*** RECORDS SUPPLIED ***
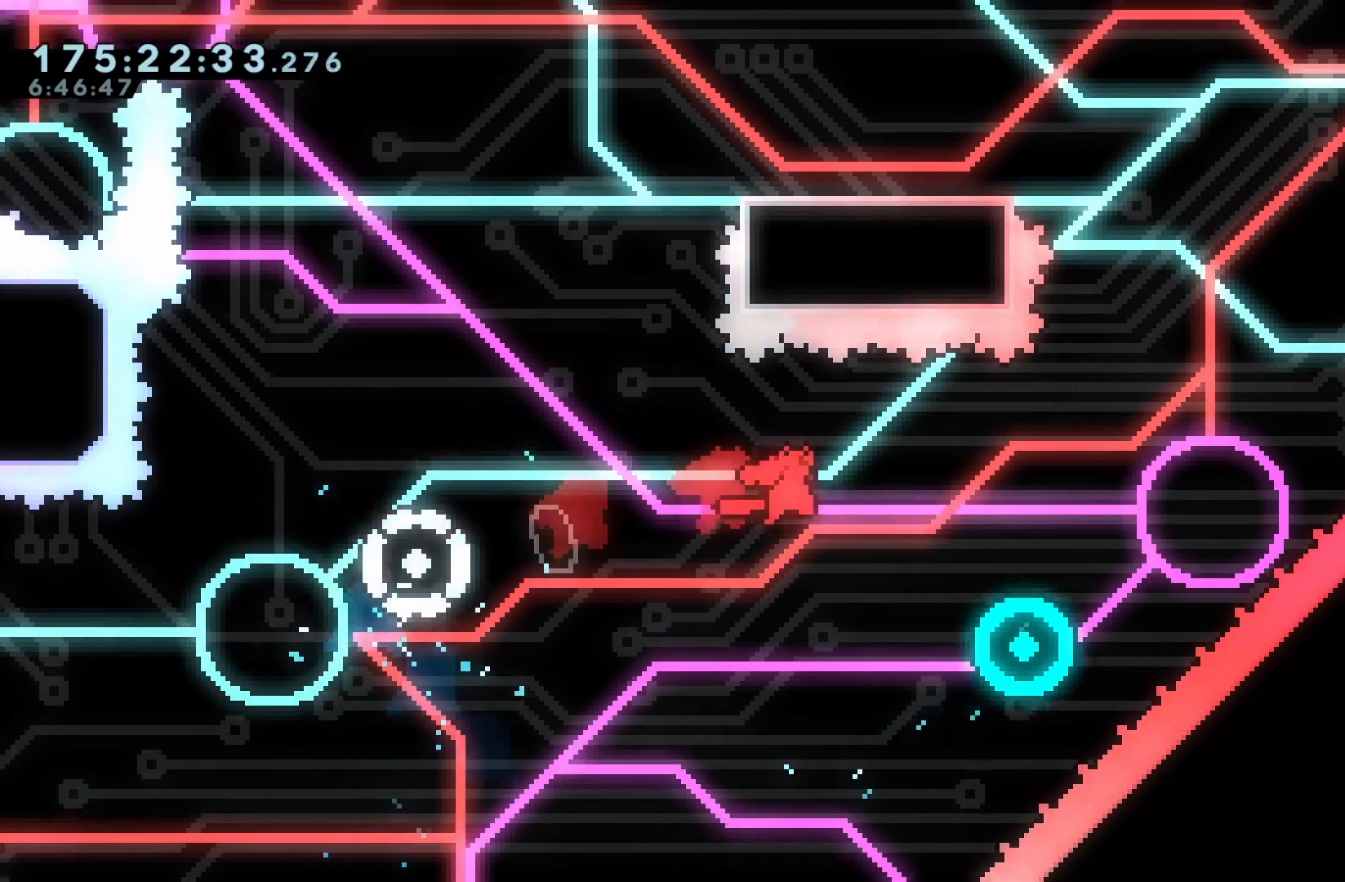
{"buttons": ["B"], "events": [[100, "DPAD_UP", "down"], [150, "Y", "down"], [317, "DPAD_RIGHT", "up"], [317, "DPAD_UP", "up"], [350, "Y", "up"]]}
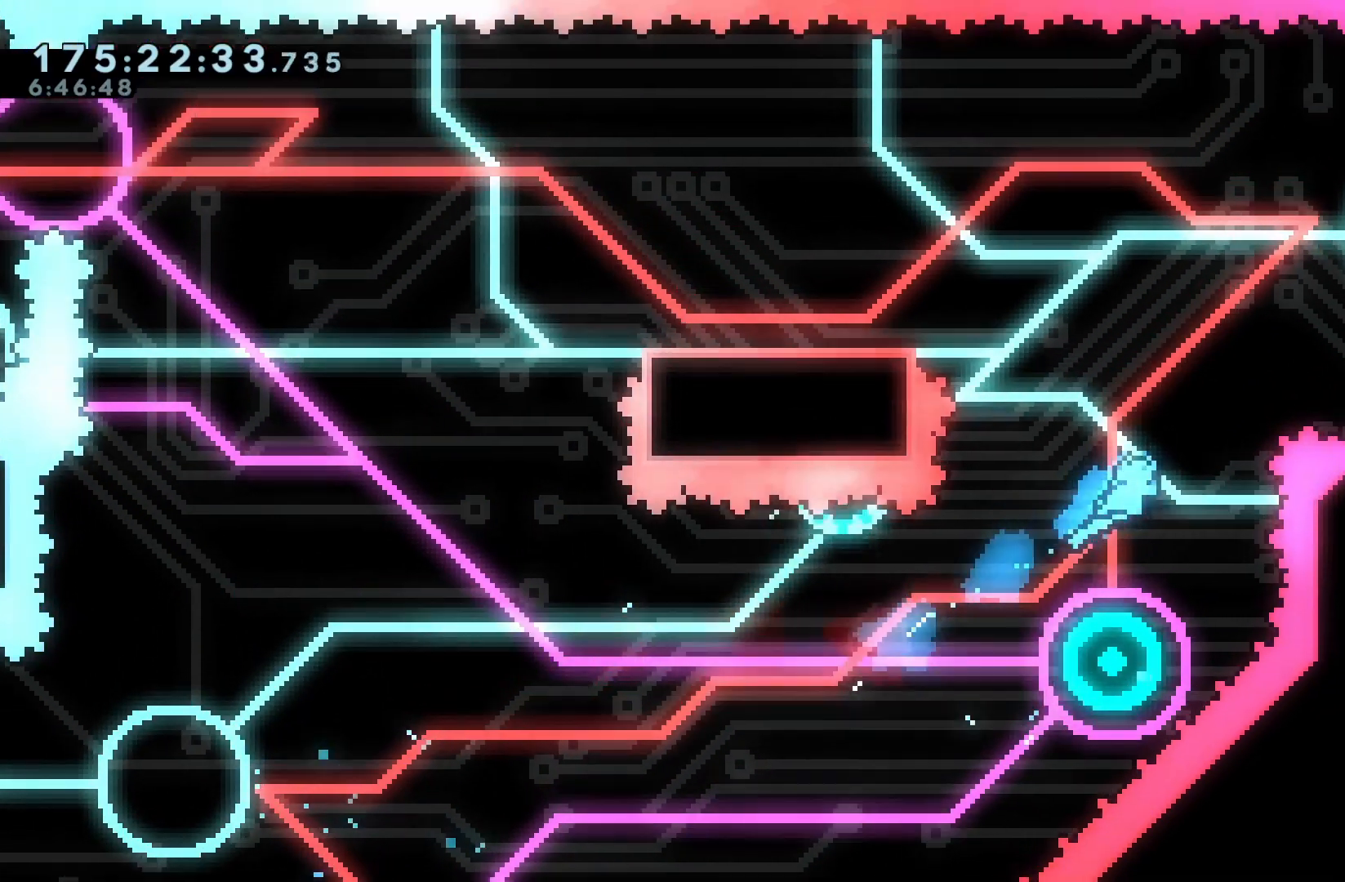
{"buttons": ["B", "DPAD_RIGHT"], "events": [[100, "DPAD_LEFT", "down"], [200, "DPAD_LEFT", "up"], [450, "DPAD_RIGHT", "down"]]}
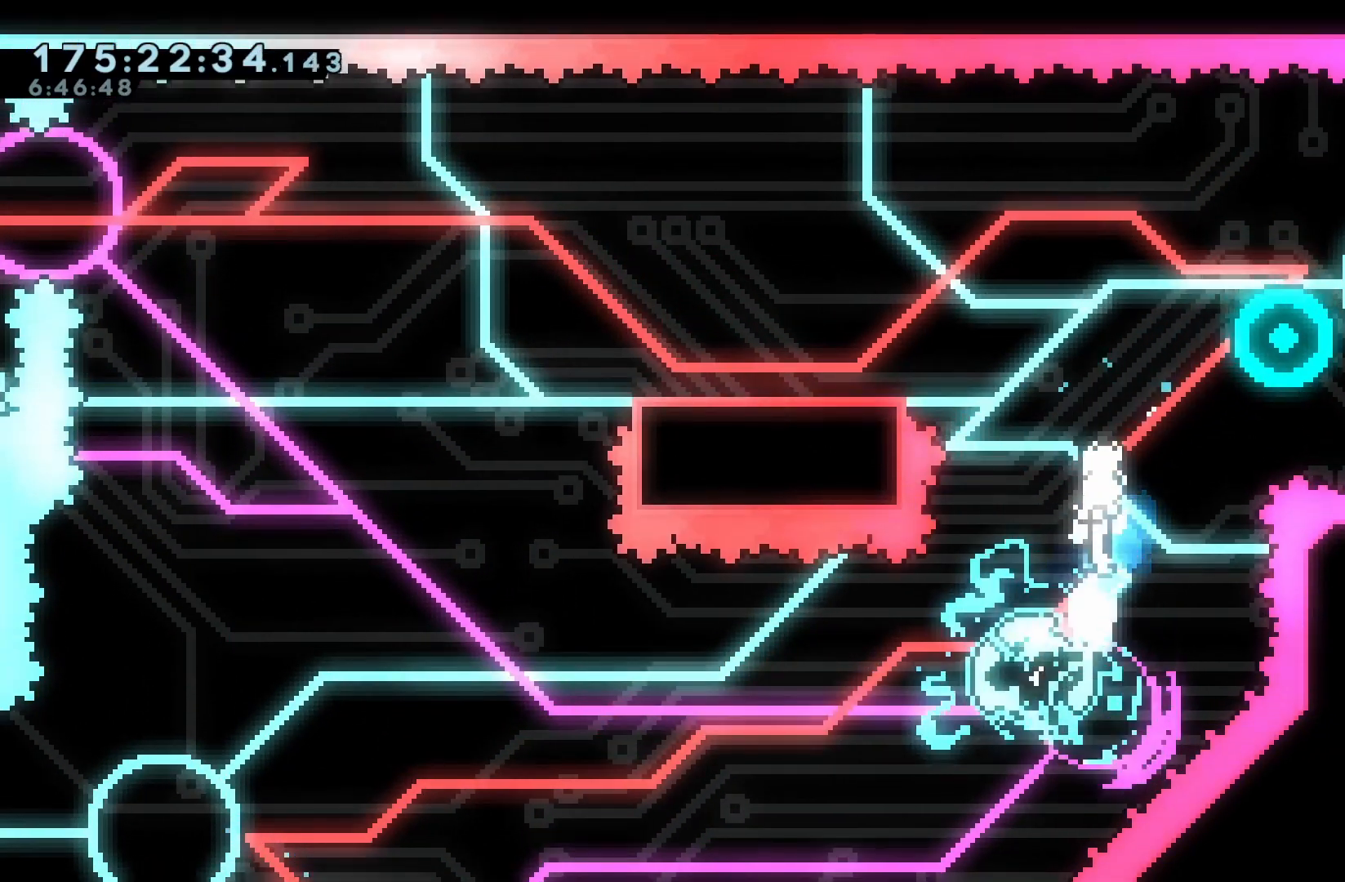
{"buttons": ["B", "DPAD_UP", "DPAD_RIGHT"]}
*** End of RECORDS SUPPLIED ***
*** RECORDS SUPPLIED ***
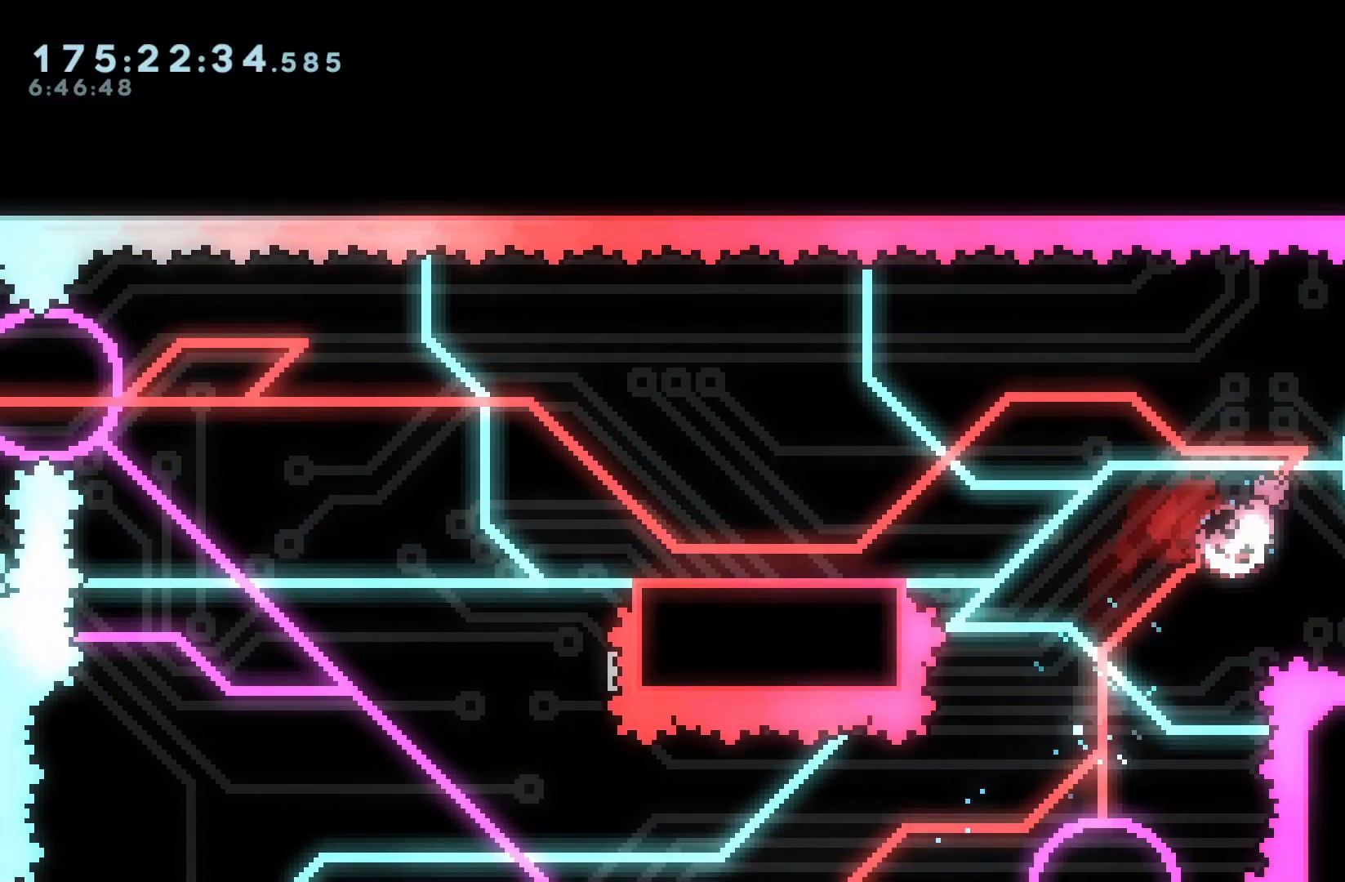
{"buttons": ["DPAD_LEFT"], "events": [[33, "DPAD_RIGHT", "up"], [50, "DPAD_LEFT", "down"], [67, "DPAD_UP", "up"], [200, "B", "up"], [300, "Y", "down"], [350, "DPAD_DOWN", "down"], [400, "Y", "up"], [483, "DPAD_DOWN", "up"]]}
*** End of RECORDS SUPPLIED ***
* [EXERCISE DIRECTIONS] Examine the listing line by line and give the number of lines where "down" occurs, with nothing added.

* [TASK SOLUTION] 3